In Turing.jl, your weclome to use stuff like Threading.@threads inside your model. I just gave your mode la try using 6 threads and the following definition:

@model function logistic_threaded(Δᵦ, Δₛ, Δᵣ, I)
    # Our prior belief
    θₒ ~ Normal(0.0, 1.0)
    θᵦ ~ Normal(0.0, 1.0)
    θₛ ~ Normal(0.0, 1.0)
    θᵣ ~ Normal(0.0, 1.0)

    # Data conditioning
    # `@threads` doesn't support nested for-loops, so we use `CartesianIndices`.
    # Could alternatively use `@spawn`.
    # to linearize it instead.
    Threads.@threads for xyt in CartesianIndices(I)
        z = θₒ + θᵦ*log(Δᵦ[xyt] + 1) +
                 θₛ*log(Δₛ[xyt] + 1) +
                 θᵣ*log(Δᵣ[xyt] + 1)

        I[xyt] ~ BernoulliLogit(z)
    end

    return (; θₒ, θᵦ, θₛ, θᵣ)
end

ProgressMeter.jl is telling me that this will take a couple of hours though, compared to the previous implementation of a couple of minutes. But this can be very useful in cases where you either have access many cores or you really need to write out the for-loop. WARNING: Threads.@threads is only allowed for observations, not sampling (since those statements are inherintely mutating). So you can’t use the above statement to sample from the prior (unless you are using 1 thread). Nor is threading functional with reverse-mode AD frameworks, e.g. Zygote.jl and ReverseDiff.jl.

The reason for this difference in performance likely is due to AD :confused: For-loops are generally quite difficult to AD through, while most AD-frameworks have very fast implementations for vectorized operations, e.g. ForwardDiff.jl (which Turing.jl uses by default).

@torfjelde just passing by to thank you again for the incredible help. I managed to scale the model using your suggestion with the DynamicPPL.@addlogprob! trick.

I will try use NUTS now to figure out what are good leapfrog parameters for HMC. Is it correct to say that NUTS would be the “most advanced” sampler when it comes to self-tuning parameters?

2 Likes

Awesome; glad to hear!:slight_smile:

And yeah, NUTS is the go-to for self-tuning parameters :+1:

1 Like

Is manually adding logprob generally the fastest method? I have model with around 300 parameters, with 8 hyper parameters that all depend on each other and 20000 data points that takes a couple of days to get 5000 samples with NUTS. I’m happy to lose some of the elegance of the standard Turing syntax for a speed to at this point.

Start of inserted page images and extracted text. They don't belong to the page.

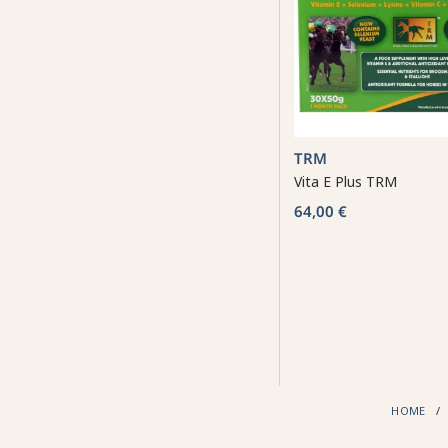
TRM
Vita E Plus TRM
64,00 €
HOME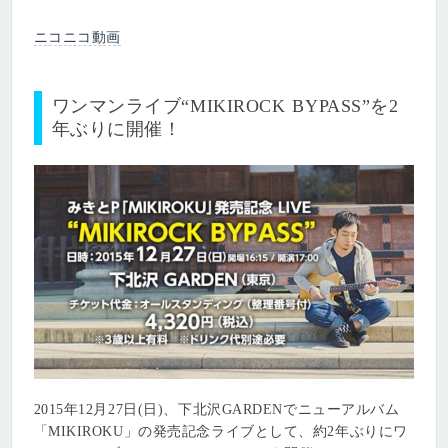
ニコニコ動画
ワンマンライブ“MIKIROCK BYPASS”を2
年ぶりに開催！
2015年12月27日(日)、下北沢GARDENでニューアルバム
「MIKIROKU」の発売記念ライブとして、約2年ぶりにワ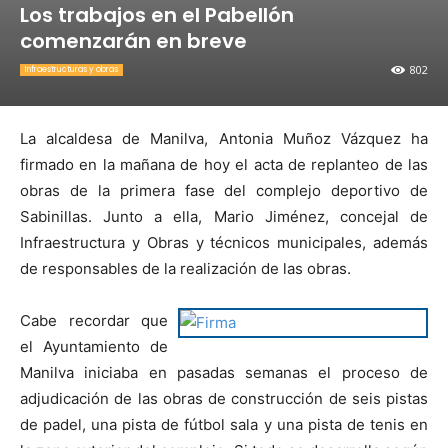
Los trabajos en el Pabellón
comenzarán en breve
802
Infraestructuras y obras
La alcaldesa de Manilva, Antonia Muñoz Vázquez ha
firmado en la mañana de hoy el acta de replanteo de las
obras de la primera fase del complejo deportivo de
Sabinillas. Junto a ella, Mario Jiménez, concejal de
Infraestructura y Obras y técnicos municipales, además
de responsables de la realización de las obras.
Cabe recordar que
el Ayuntamiento de
Manilva iniciaba en pasadas semanas el proceso de
adjudicación de las obras de construcción de seis pistas
de padel, una pista de fútbol sala y una pista de tenis en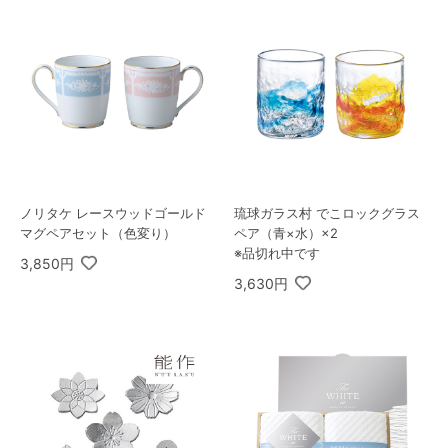
ノリタケ レースウッドゴールド
琉球ガラス村 でこロックグラス
マグペアセット（色変り）
ペア（青×水）×2
※品切れ中です
3,850円
3,630円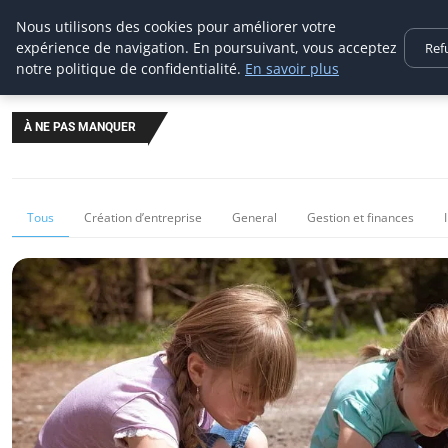
Aecme
Nous utilisons des cookies pour améliorer votre
expérience de navigation. En poursuivant, vous acceptez
Ref
notre politique de confidentialité.
En savoir plus
À NE PAS MANQUER
Tous
Création d’entreprise
General
Gestion et finances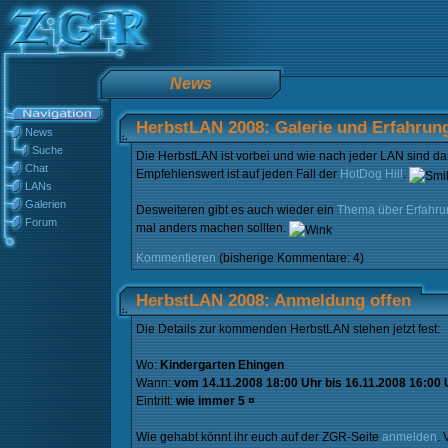
News
HerbstLAN 2008: Galerie und Erfahrun
News
Suche
Die HerbstLAN ist vorbei und wie nach jeder LAN sind dank
Chat
Empfehlenswert ist auf jeden Fall der
HotDog Hill
.
LANs
Galerien
Desweiteren gibt es auch wieder ein
Thema über Erfahr
Forum
mal anders machen sollten.
Kommentieren
(bisherige Kommentare: 4)
HerbstLAN 2008: Anmeldung offen
Die Details zur kommenden HerbstLAN stehen jetzt fest:
Wo:
Kindergarten Ehingen
Wann:
vom 14.11.2008 18:00 Uhr bis 16.11.2008 16:00 
Eintritt:
wie immer 5 ¤
Wie gehabt könnt ihr euch auf der ZGR-Seite
anmelden
.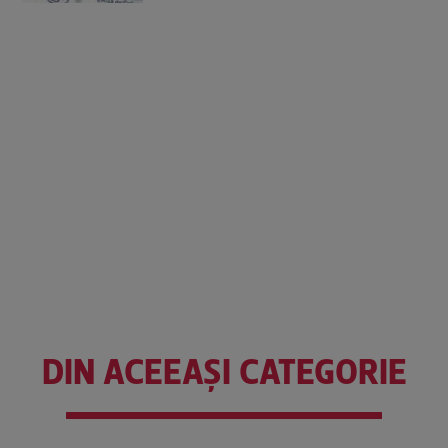
DIN ACEEAȘI CATEGORIE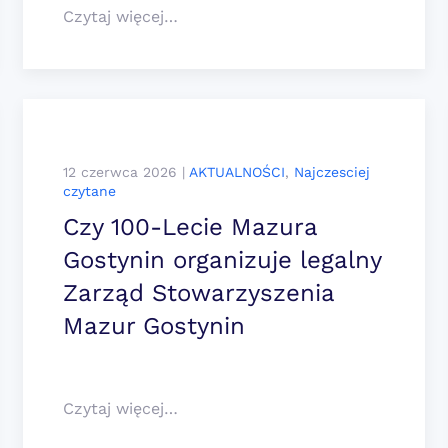
Czytaj więcej…
12 czerwca 2026
|
AKTUALNOŚCI
,
Najczesciej
czytane
Czy 100-Lecie Mazura
Gostynin organizuje legalny
Zarząd Stowarzyszenia
Mazur Gostynin
Czytaj więcej…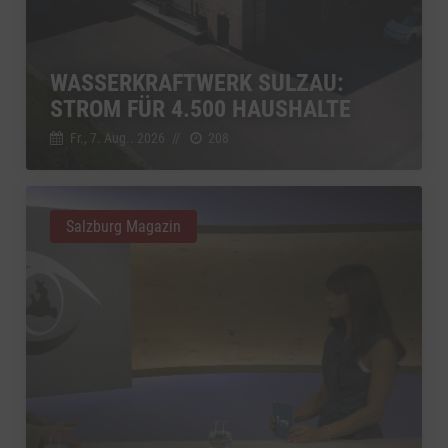
WASSERKRAFTWERK SULZAU:
STROM FÜR 4.500 HAUSHALTE
Fr., 7. Aug.. 2026
//
208
Salzburg Magazin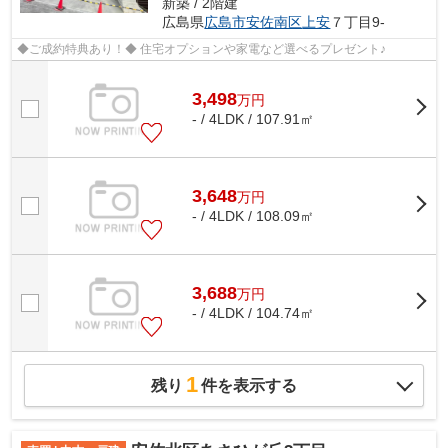
新築 / 2階建
広島県
広島市安佐南区
上安
７丁目9-
◆ご成約特典あり！◆ 住宅オプションや家電など選べるプレゼント♪
3,498
万
円
- / 4LDK / 107.91㎡
3,648
万
円
- / 4LDK / 108.09㎡
3,688
万
円
- / 4LDK / 104.74㎡
1
残り
件を表示する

It can really help if the likelihood is represented as an array of univariate distributions. E.g. instead of doing something like x[i] ~ Normal(mu[i], sigma[i]), it will be much faster to do @addlogprob! sum(map(StatsFuns.normlogpdf, mu, sigma, x)) or even using something like Tullio.jl for reductions.
This is because Turing.jl can’t automatically “unroll” your for-loop and vectorize the operation for you. By using @addlogprob! directly, you can do that yourself:)

1 Like

Brilliant! Is it possible to use LoopVectorization in this context? I’ve tried, but to no avail as yet.